I’d done it.
Happily, I lead Him around, pointing out things I learned, things I’d done, things I’d changed—all because of Him. My heart is being changed still by Him; it is being changed for Him.
He smiled, and my heart fluttered a bit, knowing He was pleased with my progress.
But then He turned and walked down a hallway I hadn’t finished—hadn’t touched really. It was badly lit, the walls were in bad shape, the pictures were crooked—some even shattered on the floor—and I was embarrassed.
And then my heart stopped.
He stood in front of a door that was completely swollen with secrets that the hinges groaned with gossip and accusation. A foulness seeped from the cracks.
“Open this door,” He requested.
Hesitantly, I shook my head and dropped my eyes. “No.”
He looked at me then. “Why not?”
I wanted to crawl into a corner and disappear. He didn’t—wouldn’t—look away. “Why not?” He asked again. There was no anger in His eyes nor bite in His voice, but those words were burning me from the inside.
“Because,” I started in a small voice, “because this is where I lock away what I don’t want You to see.”
“What you don’t want Me to see, or what you don’t want to see yourself?”
I froze. What a question! I expected nothing less from the One who knows me best.
I took a deep breath and gathered my words. “What I don’t want to see,” I answered. “In there is everything that reminds me I’m a sinner, everything that says I screwed up, everything that makes me—”
“Human?” He offered.
“What’s so wrong with human?” He asked.
I looked at Him like He’d lost His mind.
“Yes, you’ve sinned. Yes, we needed to fix our relationship because of that, but isn’t that why you have Me? Isn’t that why I’m here?”

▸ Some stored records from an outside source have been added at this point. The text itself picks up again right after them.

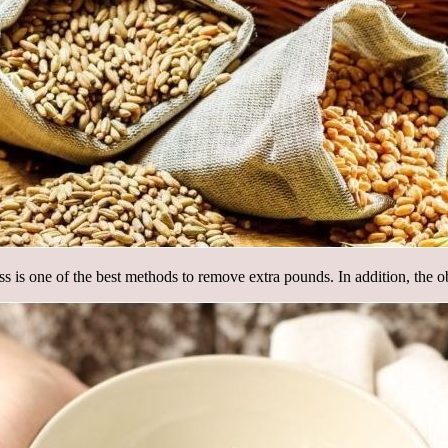
 loss is one of the best methods to remove extra pounds. In addition, the 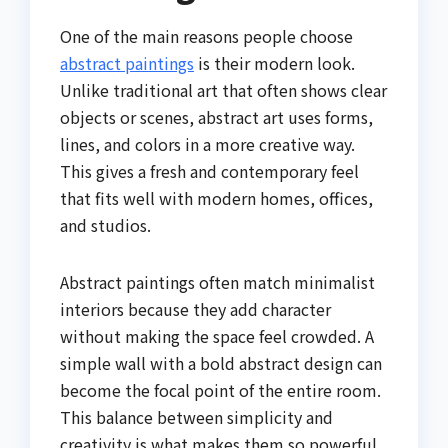
One of the main reasons people choose
abstract paintings
is their modern look.
Unlike traditional art that often shows clear
objects or scenes, abstract art uses forms,
lines, and colors in a more creative way.
This gives a fresh and contemporary feel
that fits well with modern homes, offices,
and studios.
Abstract paintings often match minimalist
interiors because they add character
without making the space feel crowded. A
simple wall with a bold abstract design can
become the focal point of the entire room.
This balance between simplicity and
creativity is what makes them so powerful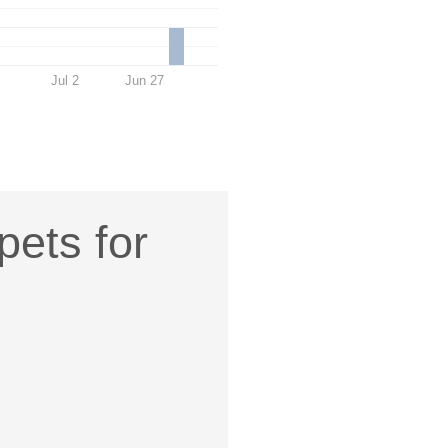
Jul 2
Jun 27
pets for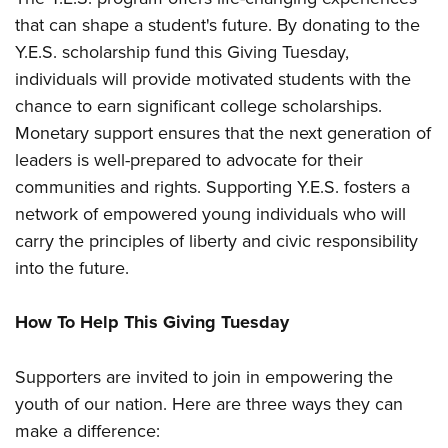
Women's Wildlife Management / Conservation Scholarship
Youth Education Summit
Firearm Training
that can shape a student's future. By donating to the
Become An NRA Instructor
Adventure Camp
NRA Marksmanship Qualification Program
Y.E.S. scholarship fund this Giving Tuesday,
Youth Hunter Education Challenge
NRA Training Course Catalog
individuals will provide motivated students with the
chance to earn significant college scholarships.
National Junior Shooting Camps
Women On Target® Instructional Shooting Clinics
Monetary support ensures that the next generation of
Youth Wildlife Art Contest
leaders is well-prepared to advocate for their
Home Air Gun Program
communities and rights. Supporting Y.E.S. fosters a
NRA Junior Membership
network of empowered young individuals who will
NRA Family
carry the principles of liberty and civic responsibility
Eddie Eagle GunSafe® Program
into the future.
NRA Gun Safety Rules
How To Help This Giving Tuesday
Collegiate Shooting Programs
National Youth Shooting Sports Cooperative Program
Supporters are invited to join in empowering the
Request for Eagle Scout Certificate
youth of our nation. Here are three ways they can
make a difference: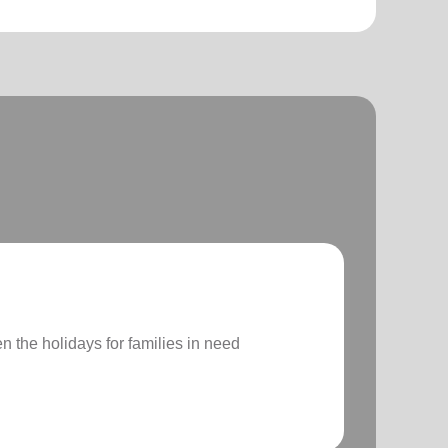
n the holidays for families in need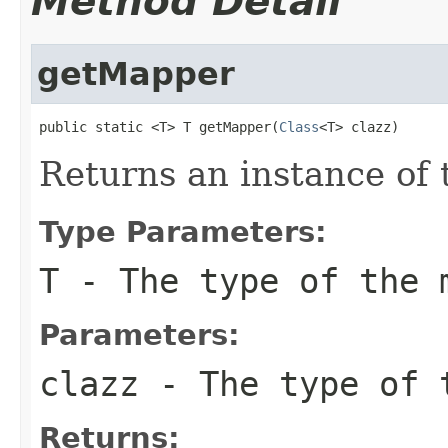
Method Detail
getMapper
public static <T> T getMapper(
Class
<T> clazz)
Returns an instance of
Type Parameters:
T
- The type of the 
Parameters:
clazz
- The type of t
Returns: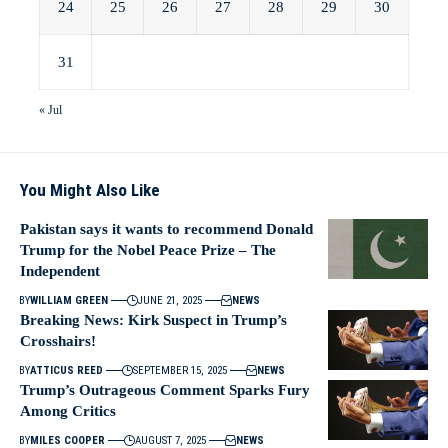
24
25
26
27
28
29
30
31
« Jul
You Might Also Like
Pakistan says it wants to recommend Donald
Trump for the Nobel Peace Prize – The
Independent
BY
WILLIAM GREEN
JUNE 21, 2025
NEWS
Breaking News: Kirk Suspect in Trump’s
Crosshairs!
BY
ATTICUS REED
SEPTEMBER 15, 2025
NEWS
Trump’s Outrageous Comment Sparks Fury
Among Critics
BY
MILES COOPER
AUGUST 7, 2025
NEWS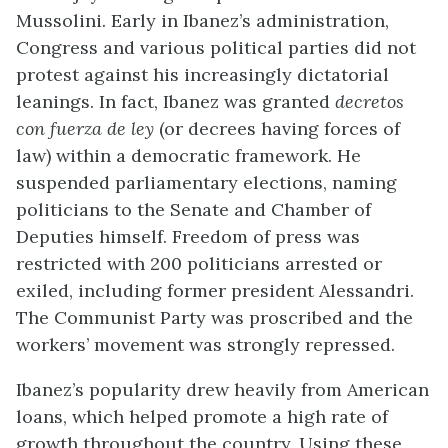
Mussolini. Early in Ibanez’s administration,
Congress and various political parties did not
protest against his increasingly dictatorial
leanings. In fact, Ibanez was granted
decretos
con fuerza de ley
(or decrees having forces of
law) within a democratic framework. He
suspended parliamentary elections, naming
politicians to the Senate and Chamber of
Deputies himself. Freedom of press was
restricted with 200 politicians arrested or
exiled, including former president Alessandri.
The Communist Party was proscribed and the
workers’ movement was strongly repressed.
Ibanez’s popularity drew heavily from American
loans, which helped promote a high rate of
growth throughout the country. Using these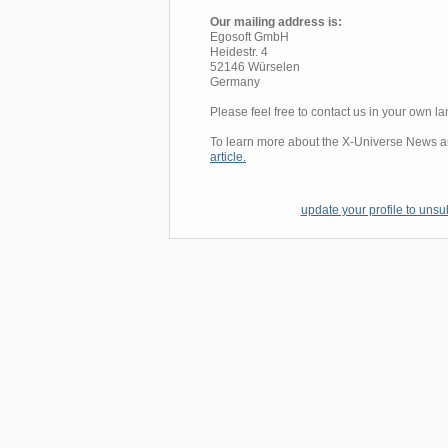
Our mailing address is:
Egosoft GmbH
Heidestr. 4
52146 Würselen
Germany
Please feel free to contact us in your own 
To learn more about the X-Universe News and
article.
update your profile to unsub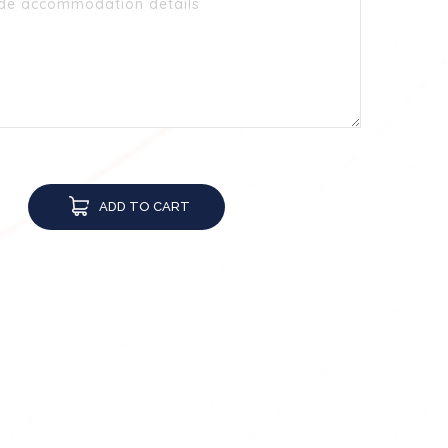
ADD TO CART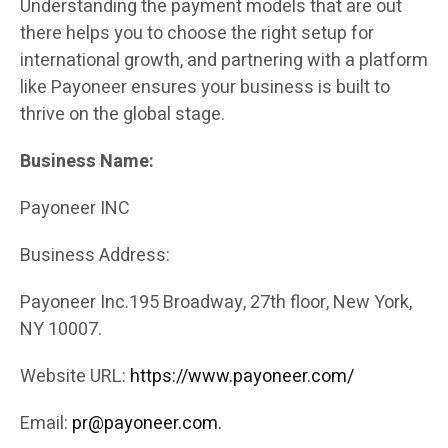
Understanding the payment models that are out
there helps you to choose the right setup for
international growth, and partnering with a platform
like Payoneer ensures your business is built to
thrive on the global stage.
Business Name:
Payoneer INC
Business Address:
Payoneer Inc.195 Broadway, 27th floor, New York,
NY 10007.
Website URL:
https://www.payoneer.com/
Email:
pr@payoneer.com.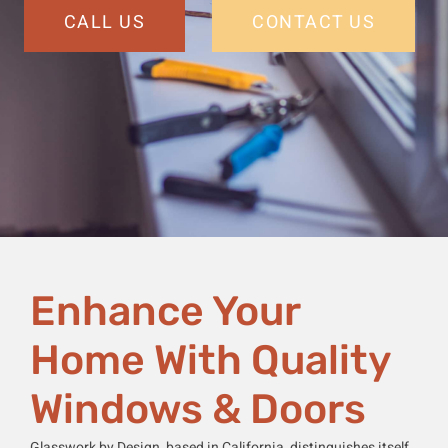
CALL US
CONTACT US
Enhance Your
Home With Quality
Windows & Doors
Glasswork by Design, based in California, distinguishes itself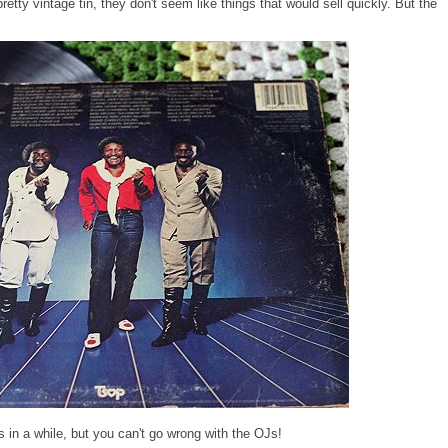
retty vintage tin, they don't seem like things that would sell quickly. But the
s in a while, but you can't go wrong with the OJs!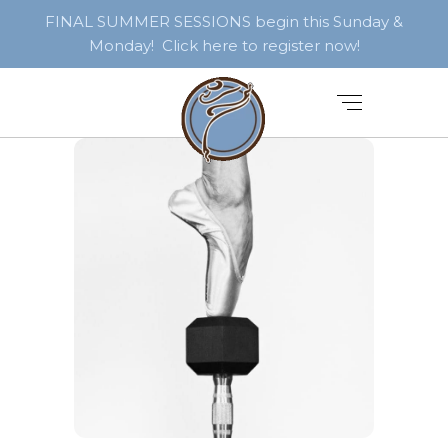
FINAL SUMMER SESSIONS begin this Sunday &
Monday! Click here to register now!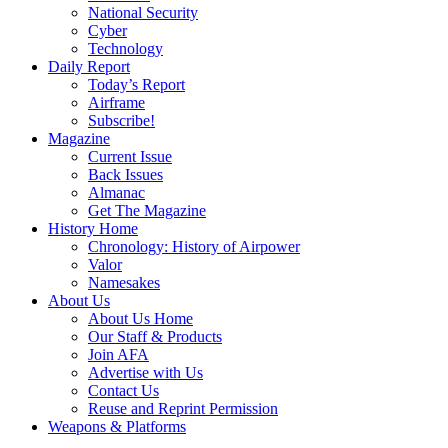
National Security
Cyber
Technology
Daily Report
Today’s Report
Airframe
Subscribe!
Magazine
Current Issue
Back Issues
Almanac
Get The Magazine
History Home
Chronology: History of Airpower
Valor
Namesakes
About Us
About Us Home
Our Staff & Products
Join AFA
Advertise with Us
Contact Us
Reuse and Reprint Permission
Weapons & Platforms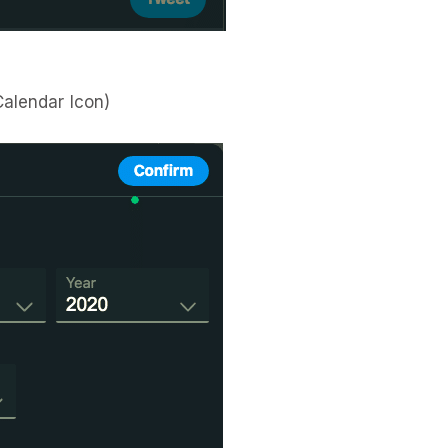
Calendar Icon)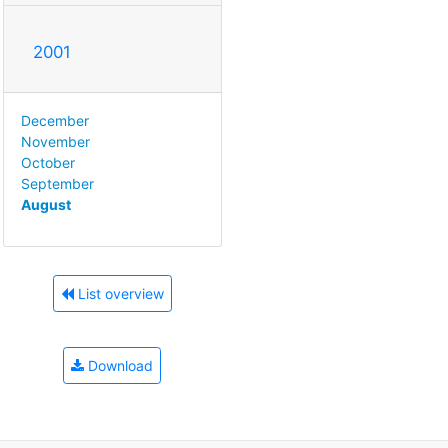
2001
December
November
October
September
August
List overview
Download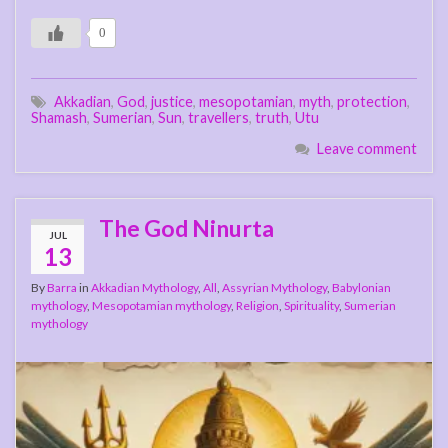
0
Akkadian
,
God
,
justice
,
mesopotamian
,
myth
,
protection
,
Shamash
,
Sumerian
,
Sun
,
travellers
,
truth
,
Utu
Leave comment
The God Ninurta
JUL
13
By
Barra
in
Akkadian Mythology
,
All
,
Assyrian Mythology
,
Babylonian
mythology
,
Mesopotamian mythology
,
Religion
,
Spirituality
,
Sumerian
mythology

I had no words. I had allowed everything in the room to define me and keep me from seeing Him. I looked at the door and slowly reached a hand to the knob.
But I couldn’t do it.
He placed a hand over mine. “May I?”
Before I could think too long on it, I answered, “Yes,” and He turned the knob and opened the door.
The scene before us was horrific. The sounds, the smells, the sight of it all made me want to vomit. I covered my face. I was so ashamed.
“Hm,” He commented. He tapped His chin. “We’ve got some work to do.”
I was surprised at His reaction, but I wanted to get Him out of there. This dirty room was no place for the Son of God. “Can we just… I don’t know, destroy this room? Forget it ever existed?”
“Destroy it?” He asked and smiled. “Absolutely not, this is a perfectly good room. Look how much space you have in here!”
Yeah, and look what I’ve done with it.
“This is perfectly good space,” He continued. “Think of all the love we can put in here.”
I looked at Him then, hope struggling to reach my eyes.
“It’ll take a while, but we can get this place cleaned up and repurposed soon enough,” He offered.
I shook my head, disbelief and defensiveness attempting to drown the small bud of hope that was trying to bloom. “You shouldn’t bother with this.”
And then He did the unthinkable.
He dropped to His knees, ripped off a piece of His garment, and started scrubbing.
“Nonsense. Look at the rest of your heart. I made it into a pretty nice home, didn’t I?”
He was right. This place was redecorated, but I didn’t do it—at least not alone. He supplied everything—the lessons, the material, the support—I just cooperated. He cleaned up the broken walls and fixed the foundation. He rebuilt this heart so that He could live here and be with me.
He stopped and looked up at me, playfulness dancing in His eyes. “Are you going to keep standing there, or are we going to clean this up together?”
A smile stretched wide across my face as I got down and started cleaning.
There’s a lot of work to do, but I’ve got the expertise of a Helper, the love of a Father, and the hands of a Carpenter working to make me whole.